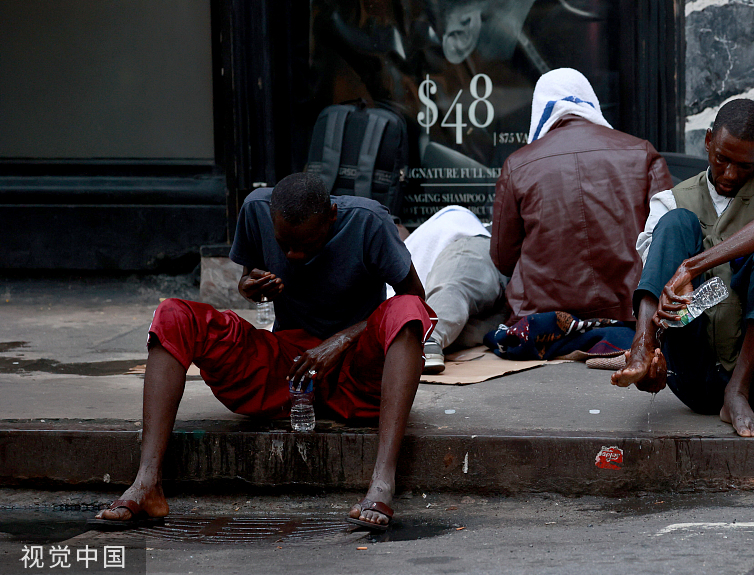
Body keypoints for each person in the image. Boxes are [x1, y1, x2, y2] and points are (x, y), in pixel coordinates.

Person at [94, 173, 433, 531]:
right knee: (173, 315)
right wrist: (250, 289)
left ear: (332, 215)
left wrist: (341, 340)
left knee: (406, 311)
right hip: (290, 372)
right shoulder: (256, 209)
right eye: (284, 244)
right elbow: (246, 279)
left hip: (359, 373)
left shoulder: (369, 221)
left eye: (306, 245)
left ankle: (382, 483)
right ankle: (147, 482)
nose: (293, 255)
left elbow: (416, 298)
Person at [612, 99, 754, 437]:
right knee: (676, 224)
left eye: (745, 166)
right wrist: (657, 338)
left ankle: (738, 390)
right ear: (708, 142)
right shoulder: (671, 200)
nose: (730, 174)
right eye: (722, 159)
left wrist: (693, 267)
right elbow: (658, 276)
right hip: (696, 382)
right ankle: (641, 350)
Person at [490, 67, 673, 327]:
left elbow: (502, 259)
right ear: (591, 101)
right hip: (629, 315)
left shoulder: (517, 165)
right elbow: (667, 240)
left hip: (542, 320)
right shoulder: (641, 152)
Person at [394, 205, 508, 373]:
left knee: (453, 286)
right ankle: (425, 340)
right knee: (470, 326)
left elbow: (454, 285)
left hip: (472, 245)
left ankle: (428, 337)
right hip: (492, 301)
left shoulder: (449, 225)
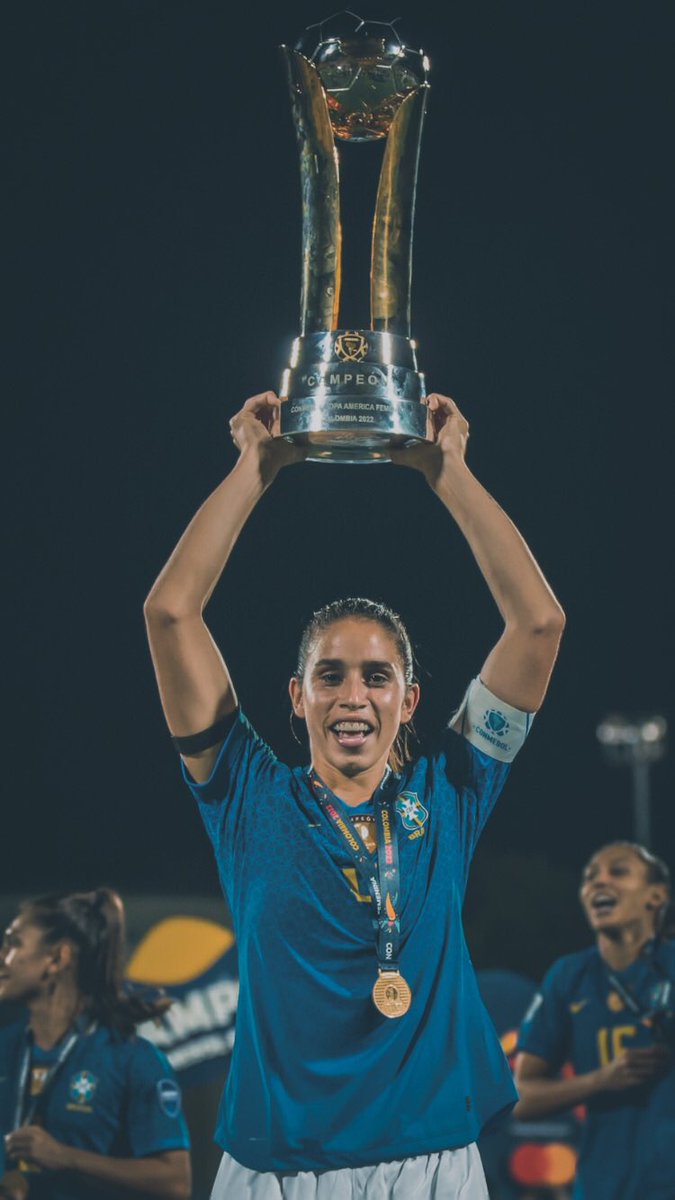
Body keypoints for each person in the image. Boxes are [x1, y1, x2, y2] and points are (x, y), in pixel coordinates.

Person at [144, 390, 565, 1199]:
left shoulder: (451, 789)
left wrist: (450, 474)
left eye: (378, 677)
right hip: (275, 1168)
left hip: (429, 1163)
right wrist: (253, 470)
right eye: (328, 675)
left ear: (408, 702)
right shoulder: (244, 794)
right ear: (295, 697)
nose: (352, 695)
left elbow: (538, 626)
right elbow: (170, 613)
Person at [0, 889, 191, 1200]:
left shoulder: (133, 1060)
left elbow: (175, 1183)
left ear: (57, 958)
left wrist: (67, 1158)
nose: (1, 955)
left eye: (12, 942)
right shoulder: (6, 1049)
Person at [514, 841, 675, 1200]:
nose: (599, 882)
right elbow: (522, 1098)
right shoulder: (569, 976)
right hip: (602, 1186)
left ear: (655, 896)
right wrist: (603, 1079)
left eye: (618, 871)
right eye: (590, 877)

|---|

— EXERCISE GOAL —
Reproduce the line containing "left ear: (57, 958)" and every line after it. Stop at the last line of the records, and add nothing.

— SOLUTION TO THIS PROBLEM —
left ear: (57, 958)
left wrist: (67, 1158)
nose: (1, 955)
left eye: (12, 942)
right shoulder: (6, 1049)
Person at [514, 841, 675, 1200]:
nose: (599, 882)
right elbow: (522, 1098)
right shoulder: (569, 976)
right hip: (602, 1186)
left ear: (655, 896)
right wrist: (603, 1079)
left eye: (618, 871)
right eye: (590, 877)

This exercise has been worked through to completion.